To the Garden of Eden
In his book Anthropic Bias, Nick Bostrom argues that the Selfs-Sampling Assumpution (SSA) is true. the SSA states that you should assume you are a random member of your reference class throughout space and time (in our case human beings). For this post we are only interested in the temporal aspect of the anthropic bias. That is to say: Whether we are to order all humans along a line, from Adam and Eve, all the way to the Last Man. where in that line (percent wise) should you expect yourself to be? If we assume the SSA to be true; you should say you have a 1% to be among the first 1%, a 10% to be among the last 10%, a 50% percent chance to be among the middle 50%, etc. This conclusion seems benign, but has some unusual consequences. Such as for example in the fable of Serpent’s Advice:
To the Labs of Eden
Why am I telling you all of this? Because in reality we are Adam and Eve.
Consider Sydney, future AI researcher. Sydney has developed a superintelligent AI. If its alignment scheme works it will create a future full of joy and happiness, resulting in the long and happy life of a quintillion human beings, making use of Dyson SwarmTechnology. If it does not work, everyone will instantly die. Luckily Sydney is pretty confident about this scheme, giving it a 99% chance of succeeding.
Seems like pretty good odds? Sure, there is a small risk that you end the human species. But you can't make an omelet without breaking a few eggs.
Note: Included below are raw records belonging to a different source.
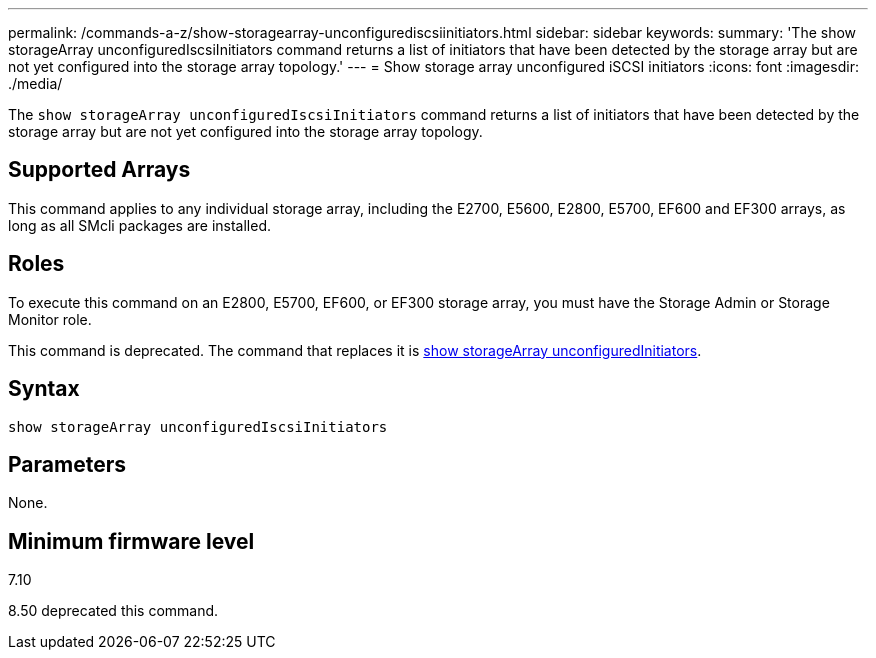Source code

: ---
permalink: /commands-a-z/show-storagearray-unconfigurediscsiinitiators.html
sidebar: sidebar
keywords: 
summary: 'The show storageArray unconfiguredIscsiInitiators command returns a list of initiators that have been detected by the storage array but are not yet configured into the storage array topology.'
---
= Show storage array unconfigured iSCSI initiators
:icons: font
:imagesdir: ./media/

[.lead]
The `show storageArray unconfiguredIscsiInitiators` command returns a list of initiators that have been detected by the storage array but are not yet configured into the storage array topology.

== Supported Arrays

This command applies to any individual storage array, including the E2700, E5600, E2800, E5700, EF600 and EF300 arrays, as long as all SMcli packages are installed.

== Roles

To execute this command on an E2800, E5700, EF600, or EF300 storage array, you must have the Storage Admin or Storage Monitor role.

This command is deprecated. The command that replaces it is xref:wombat-show-storagearray-unconfiguredinitiators.adoc[show storageArray unconfiguredInitiators].

== Syntax

----
show storageArray unconfiguredIscsiInitiators
----

== Parameters

None.

== Minimum firmware level

7.10

8.50 deprecated this command.
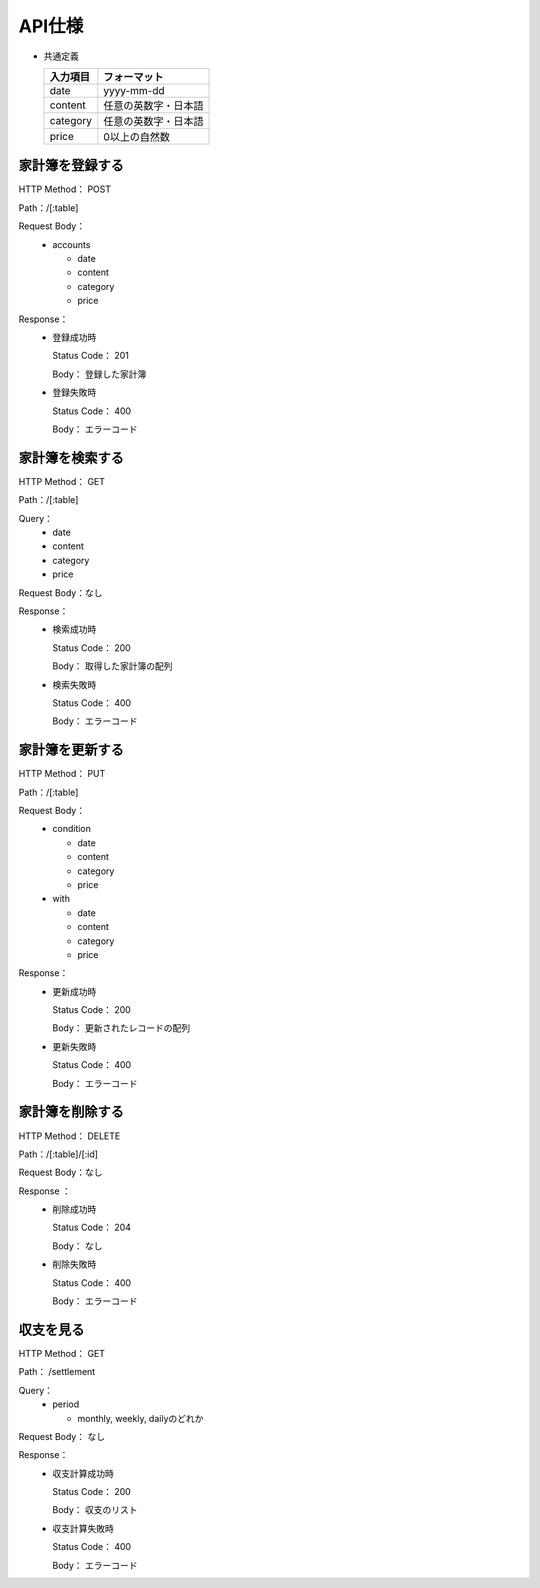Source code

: API仕様
=======

- 共通定義

  +---------+--------------------+
  |入力項目 |フォーマット        |
  +=========+====================+
  |     date|yyyy-mm-dd          |
  +---------+--------------------+
  |  content|任意の英数字・日本語|
  +---------+--------------------+
  | category|任意の英数字・日本語|
  +---------+--------------------+
  |    price|0以上の自然数       |
  +---------+--------------------+

家計簿を登録する
----------------

HTTP Method： POST

Path：/[:table]

Request Body：
	- accounts

	  - date
	  - content
	  - category
	  - price

Response：
	- 登録成功時

	  Status Code： 201

	  Body： 登録した家計簿

	- 登録失敗時

	  Status Code： 400

	  Body： エラーコード

家計簿を検索する
----------------

HTTP Method： GET

Path：/[:table]

Query：
	- date
	- content
	- category
	- price

Request Body：なし

Response：
	- 検索成功時

	  Status Code： 200
	  
	  Body： 取得した家計簿の配列

	- 検索失敗時

	  Status Code： 400

	  Body： エラーコード

家計簿を更新する
----------------

HTTP Method： PUT

Path：/[:table]

Request Body：
	- condition

	  - date
	  - content
	  - category
	  - price

	- with

	  - date
	  - content
	  - category
	  - price

Response：
	- 更新成功時

	  Status Code： 200

	  Body： 更新されたレコードの配列

	- 更新失敗時

	  Status Code： 400

	  Body： エラーコード

家計簿を削除する
----------------

HTTP Method： DELETE

Path：/[:table]/[:id]

Request Body：なし

Response ：
	 - 削除成功時

	   Status Code： 204

	   Body： なし

	 - 削除失敗時

	   Status Code： 400

	   Body： エラーコード

収支を見る
----------

HTTP Method： GET

Path： /settlement

Query：
	- period

	  - monthly, weekly, dailyのどれか

Request Body： なし

Response：
	- 収支計算成功時

	  Status Code： 200

	  Body： 収支のリスト

	- 収支計算失敗時

	  Status Code： 400

	  Body： エラーコード
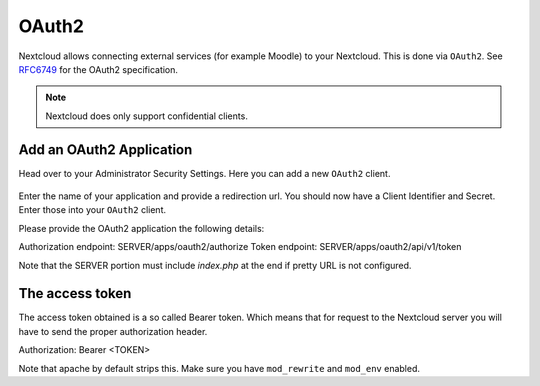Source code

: ======
OAuth2
======

Nextcloud allows connecting external services (for example Moodle) to your Nextcloud.
This is done via ``OAuth2``. See `RFC6749 <https://tools.ietf.org/html/rfc6749>`_ for the
OAuth2 specification.

.. note:: Nextcloud does only support confidential clients.

Add an OAuth2 Application
-------------------------

Head over to your Administrator Security Settings. Here you can add a new ``OAuth2`` client.

.. figure:: images/oauth2-settings.png

Enter the name of your application and provide a redirection url.
You should now have a Client Identifier and Secret. Enter those into your ``OAuth2`` client.

Please provide the OAuth2 application the following details:

Authorization endpoint: SERVER/apps/oauth2/authorize
Token endpoint: SERVER/apps/oauth2/api/v1/token

Note that the SERVER portion must include `index.php` at the end if pretty URL is not configured.

The access token
----------------

The access token obtained is a so called Bearer token. Which means that for request to the
Nextcloud server you will have to send the proper authorization header.

Authorization: Bearer <TOKEN>

Note that apache by default strips this. Make sure you have ``mod_rewrite`` and ``mod_env`` enabled.
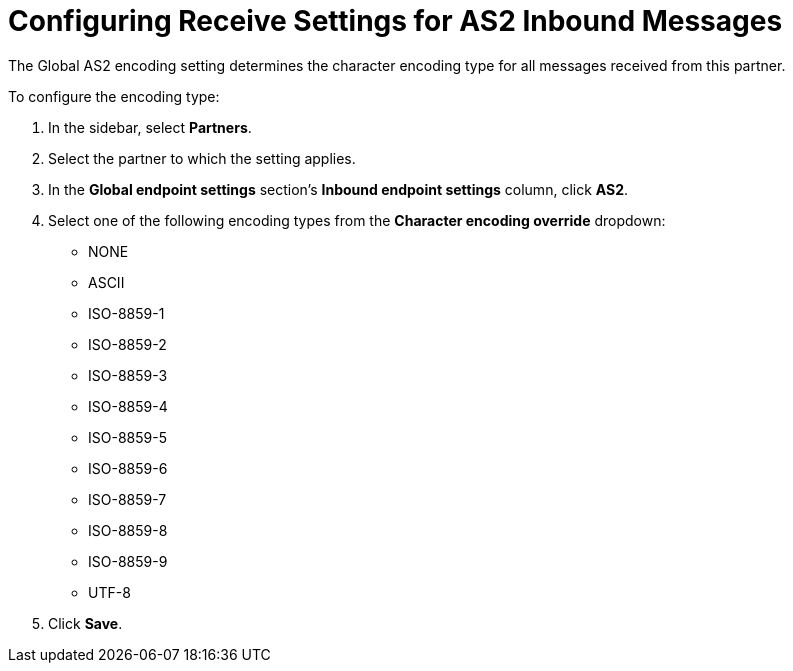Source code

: = Configuring Receive Settings for AS2 Inbound Messages

The Global AS2 encoding setting determines the character encoding type for all messages received from this partner.

To configure the encoding type:

. In the sidebar, select *Partners*.
. Select the partner to which the setting applies.
. In the *Global endpoint settings* section's *Inbound endpoint settings* column, click *AS2*.
. Select one of the following encoding types from the *Character encoding override* dropdown:
* NONE
* ASCII
* ISO-8859-1
* ISO-8859-2
* ISO-8859-3
* ISO-8859-4
* ISO-8859-5
* ISO-8859-6
* ISO-8859-7
* ISO-8859-8
* ISO-8859-9
* UTF-8
. Click *Save*.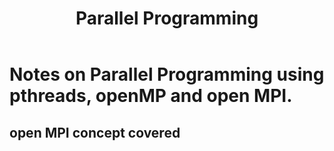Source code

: #+title: Parallel Programming

* Notes on Parallel Programming using pthreads, openMP and open MPI.


** open MPI concept covered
However: Just as Sydney reaches for the "on" button, the Serpent crawls into the window, saying: "“Pssst! If you turn the machine on, then either the AI's alignment scheme will work or it won’t. If it does, you will have been among the 100 billion out of a quintillion of people. Your conditional probability of having such early positions in the human species given this hypothesis is extremely small. If, on the other hand, the AI isn't aligned properly then the conditional probability, given this, of you being among the first 100 billion is equal to one. By Bayes’s theorem, the chance that the scheme works is one in 100 thousand. Therefore, my dear friend, do not indulge your desires worry not about the consequences!”
The maths checks out. Sydney should not activate the AI. Any objections
Ok sure, there is now an incredible low chance that that AI will succeed. But if it does, it will bring happiness to a much larger number of people.
Yes, but here you are presupposing that Utility scales linearly with population. Is a world with twice the amount of people in it twice as good? Would you flip a coin such that humanity ends if it lands heads, but a copy of the earth and all its people appears if it lands tails? Moreover, Sydney wants to not die herself, that alone is enough to keep her finger a long distance awat from ant botton
AI development is inevitable, If she doesn't press this button someone else will press some other button.
This is true as well, but that will take some time. Even if that other person presses it the day after, that is another gained day lived from Sydney's perspective. She has no chance of long term survival to begin with. On top of that, Sydney has an even better solution.
Sydney modifies the program. It is the same as it was before, only now it also ensures that no further human beings will be created from the moment it is turned on. This change does not affect the alignment scheme, so that the chance of success ignoring anthropics is still 99%. Only now the Serpent's vile Bayesian games do not matter anymore.
This then is my case for Post-Singularity Antinatalism: The more new humans an AI tolerates, the higher its chances of failure. We do not want it to fail, so we should limit the number of new human beings the AI can tolerate.
PS: Personally I'm not precisely on board with the SSA, I find the SIA more plausible.